TO DO:
Return each line of the records holding the string "screen".

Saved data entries

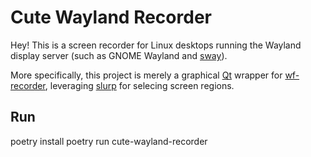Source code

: * Cute Wayland Recorder

Hey! This is a screen recorder for Linux desktops running the Wayland display server (such as GNOME
Wayland and [[https://swaywm.org/][sway]]).

More specifically, this project is merely a graphical [[https://www.qt.io/][Qt]] wrapper for [[https://github.com/ammen99/wf-recorder][wf-recorder]], leveraging [[https://github.com/emersion/slurp][slurp]]
for selecing screen regions.

** Run
poetry install
poetry run cute-wayland-recorder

SOLUTION:
Hey! This is a screen recorder for Linux desktops running the Wayland display server (such as GNOME
for selecing screen regions.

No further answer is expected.